> Task to complete
From the sermon excerpt, pull out the section that begins with the words "These are the" and ends with "one verse one.", copying it word for word.

***** Text passage *****

And yet sometimes objectively true is less important than purposefully prophetic. And I don't mean prophetic in the sense of fortune telling. I mean prophetic in the biblical sense. As in the right truth in the right moment, that kind of prophetic. That's what the writer is doing here in this poem.

Speaker 1:

He is speaking the words that need to be heard by those who read. Because here's the thing. Sometimes, we forget who we really are, And we forget that divine flow. And we forget that God has called us and commanded us and showed us what it means to be loved. And sometimes what we need more than anything else in the world is simply to be reminded of who we are in Christ.

Speaker 1:

I said it this way last Sunday, that sometimes when you are not strong, to hear you are strong makes you strong. And this is not just a Tony Robbins motivational speech that's going on here in first John. It's something much, much deeper. It's something mystical, something prophetic that is happening here in the text. Because this writer is pastoring the community of God, And he's been doing it for some two thousand years now.

Speaker 1:

These are the right words at the right time for those who read them. That's how significant the right words can be. So know this. When you speak to a friend and you remind them of their essential identity, and you build them up, and you help them become the person they were meant to be when you speak the right words in the right moment, These words carry far more weight than you realize because that's part of how you love. And it's how God's love is made complete in you.

Speaker 1:

It's how the divine flow of God's perfect love moves through you and out into the world. So don't forget that. Now this week, as I mentioned, I wanna backtrack. And so we are going to kick things into reverse here and begin this time at the beginning. So this is first John chapter one verse one.

***** Supplied information *****

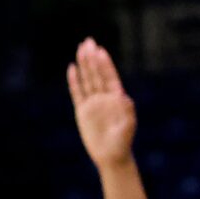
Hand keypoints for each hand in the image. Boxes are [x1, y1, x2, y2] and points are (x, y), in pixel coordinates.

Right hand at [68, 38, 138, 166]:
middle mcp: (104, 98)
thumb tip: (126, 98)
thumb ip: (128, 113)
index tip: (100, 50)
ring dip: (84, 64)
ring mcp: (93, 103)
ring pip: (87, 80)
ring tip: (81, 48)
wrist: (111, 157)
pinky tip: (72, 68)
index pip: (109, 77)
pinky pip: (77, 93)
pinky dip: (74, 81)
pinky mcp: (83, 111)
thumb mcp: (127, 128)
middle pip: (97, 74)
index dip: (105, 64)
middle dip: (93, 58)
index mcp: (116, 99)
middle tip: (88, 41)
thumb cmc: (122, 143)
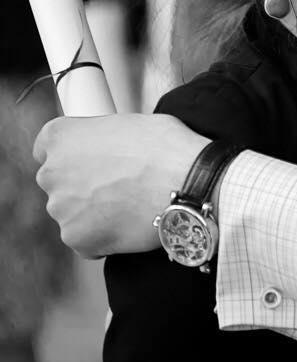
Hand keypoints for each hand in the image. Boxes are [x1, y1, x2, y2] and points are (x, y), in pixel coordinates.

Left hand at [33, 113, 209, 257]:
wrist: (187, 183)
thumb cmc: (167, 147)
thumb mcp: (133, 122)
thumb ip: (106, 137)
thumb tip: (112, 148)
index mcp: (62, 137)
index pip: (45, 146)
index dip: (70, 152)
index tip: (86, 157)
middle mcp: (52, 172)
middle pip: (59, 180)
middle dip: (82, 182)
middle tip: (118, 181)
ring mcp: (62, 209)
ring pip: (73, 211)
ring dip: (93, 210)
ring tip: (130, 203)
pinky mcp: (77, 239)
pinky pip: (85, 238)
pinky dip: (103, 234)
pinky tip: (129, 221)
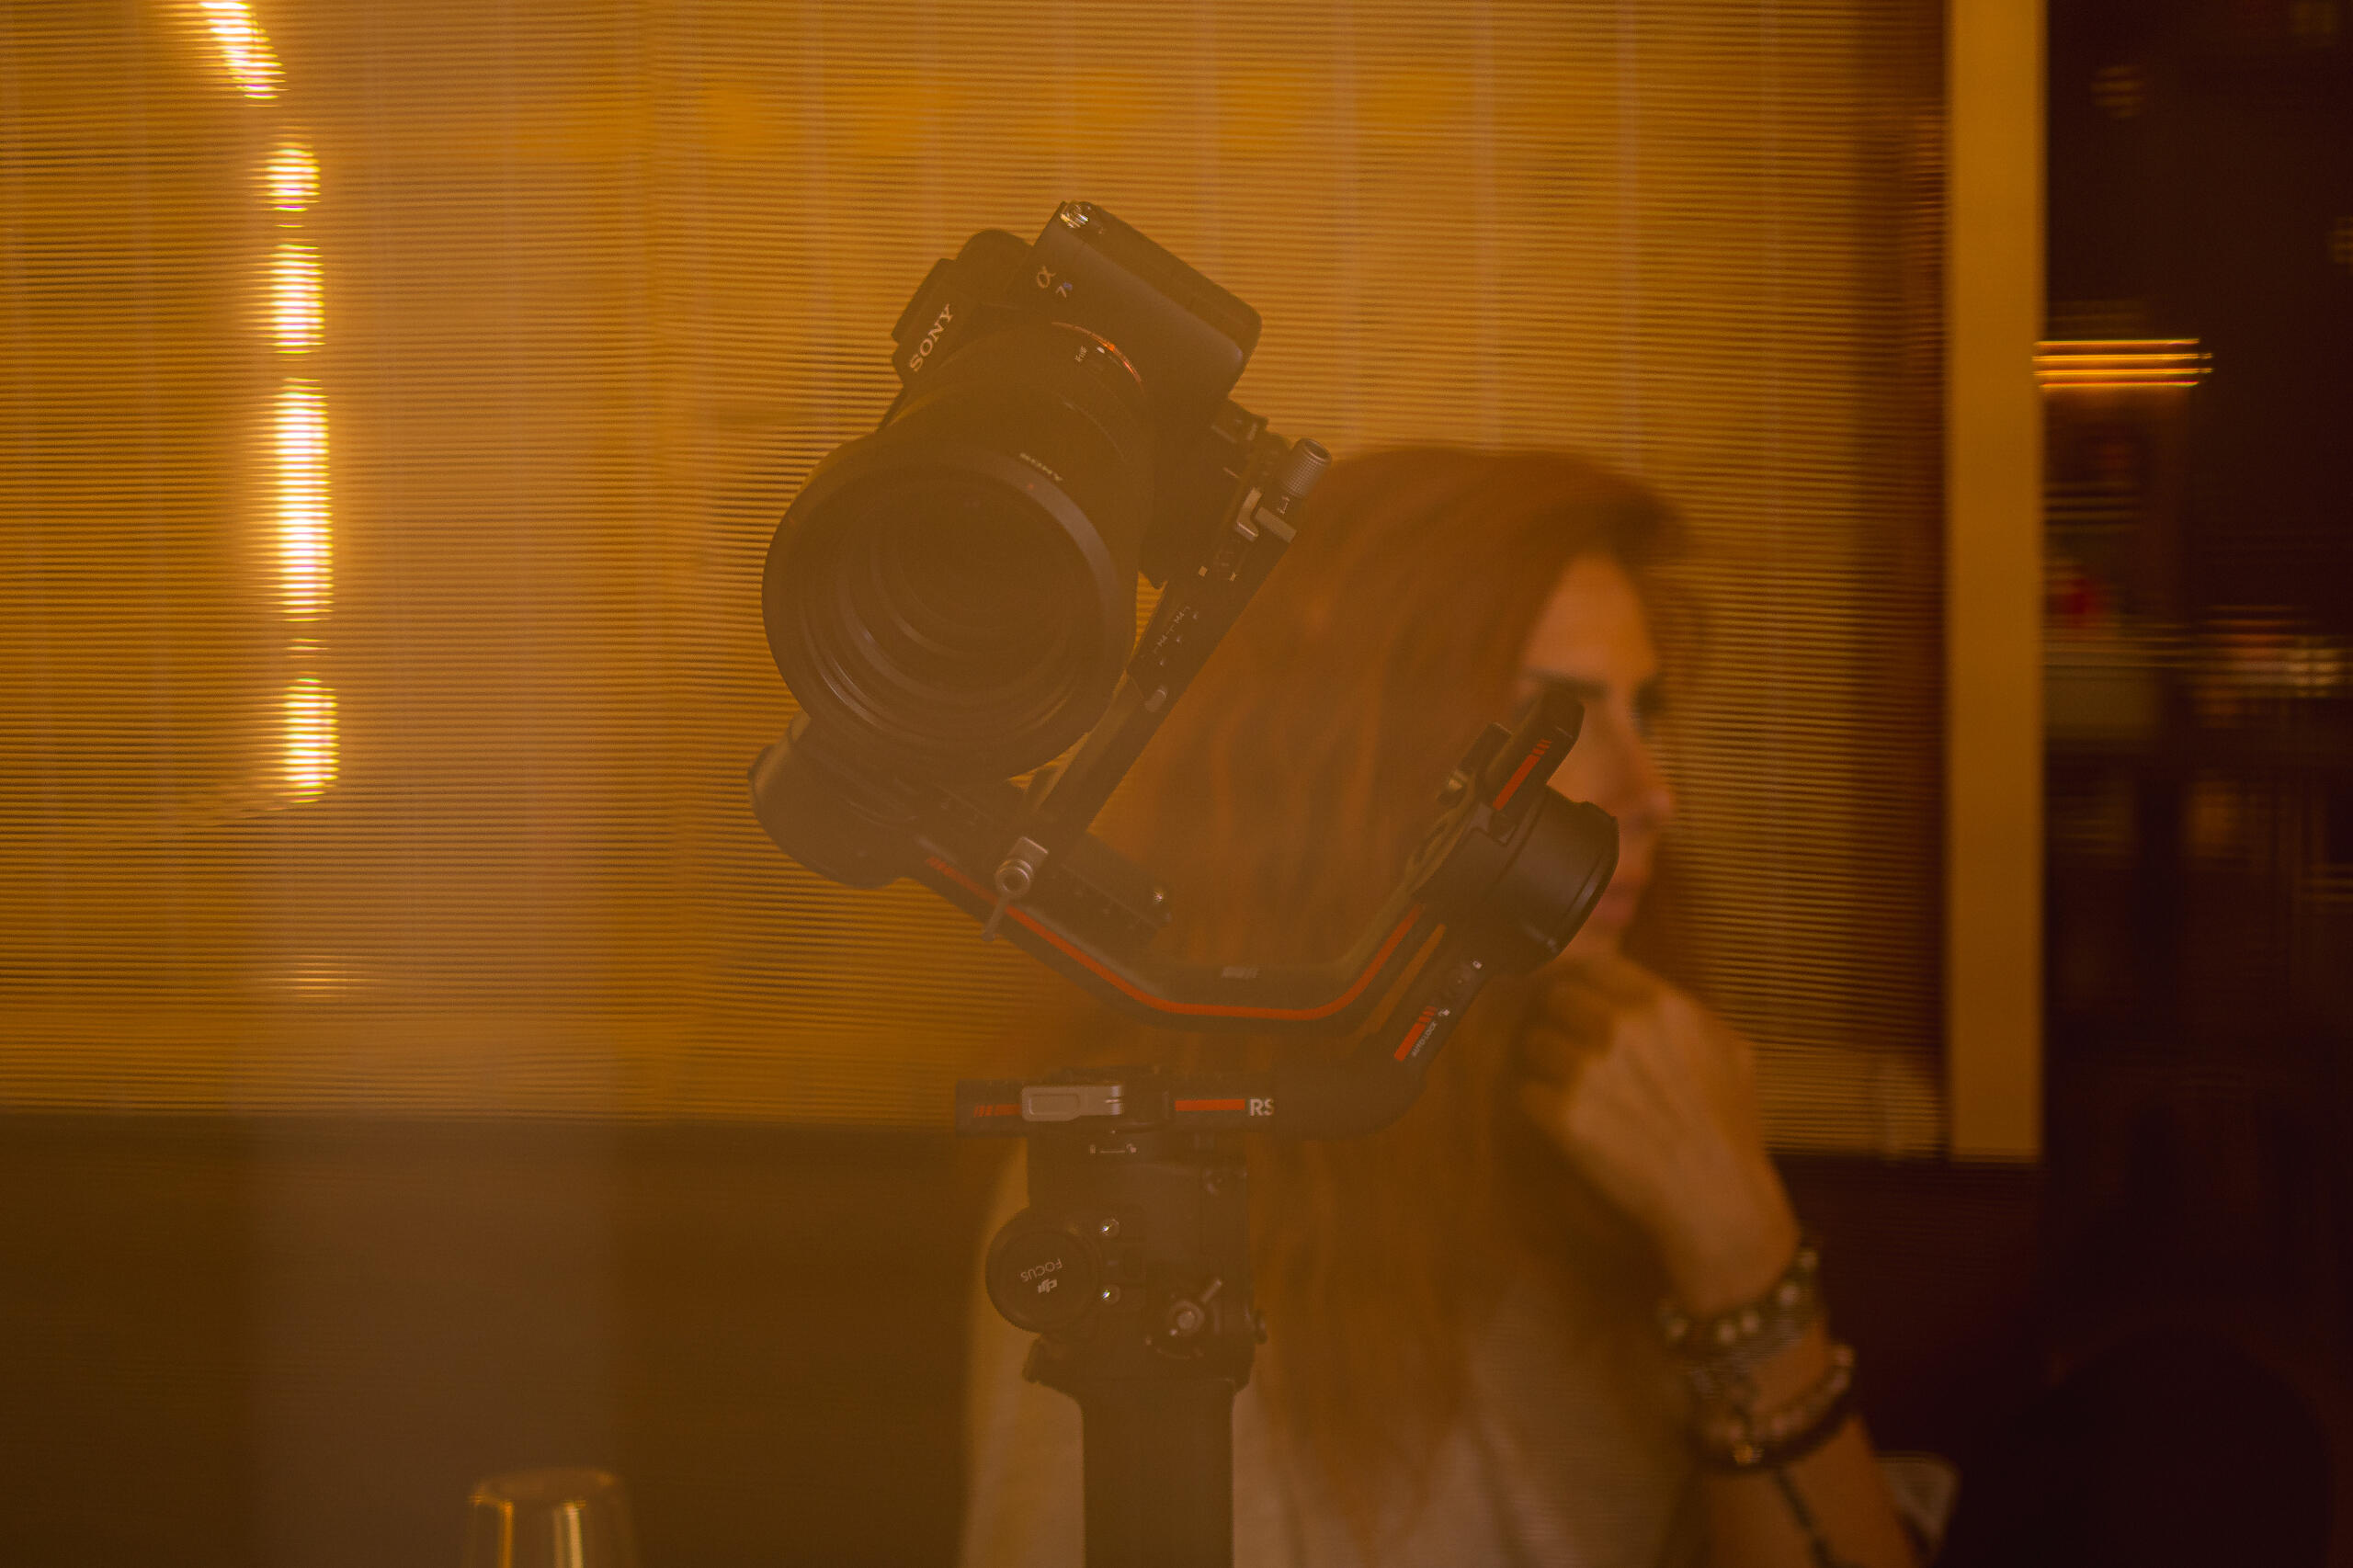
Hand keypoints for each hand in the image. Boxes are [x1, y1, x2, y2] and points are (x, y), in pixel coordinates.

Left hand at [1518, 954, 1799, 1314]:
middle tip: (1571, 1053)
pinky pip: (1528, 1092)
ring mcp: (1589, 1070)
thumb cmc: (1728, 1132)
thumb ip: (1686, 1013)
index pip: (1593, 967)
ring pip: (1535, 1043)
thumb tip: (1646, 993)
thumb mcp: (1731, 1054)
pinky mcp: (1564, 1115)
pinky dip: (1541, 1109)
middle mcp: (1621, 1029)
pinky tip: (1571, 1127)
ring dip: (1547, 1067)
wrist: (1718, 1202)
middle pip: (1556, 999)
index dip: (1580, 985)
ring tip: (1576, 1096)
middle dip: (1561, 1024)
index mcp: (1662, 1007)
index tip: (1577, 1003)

*****

> Answer
These are the right words at the right time for those who read them. That's how significant the right words can be. So know this. When you speak to a friend and you remind them of their essential identity, and you build them up, and you help them become the person they were meant to be when you speak the right words in the right moment, These words carry far more weight than you realize because that's part of how you love. And it's how God's love is made complete in you.

Speaker 1:

It's how the divine flow of God's perfect love moves through you and out into the world. So don't forget that. Now this week, as I mentioned, I wanna backtrack. And so we are going to kick things into reverse here and begin this time at the beginning. So this is first John chapter one verse one.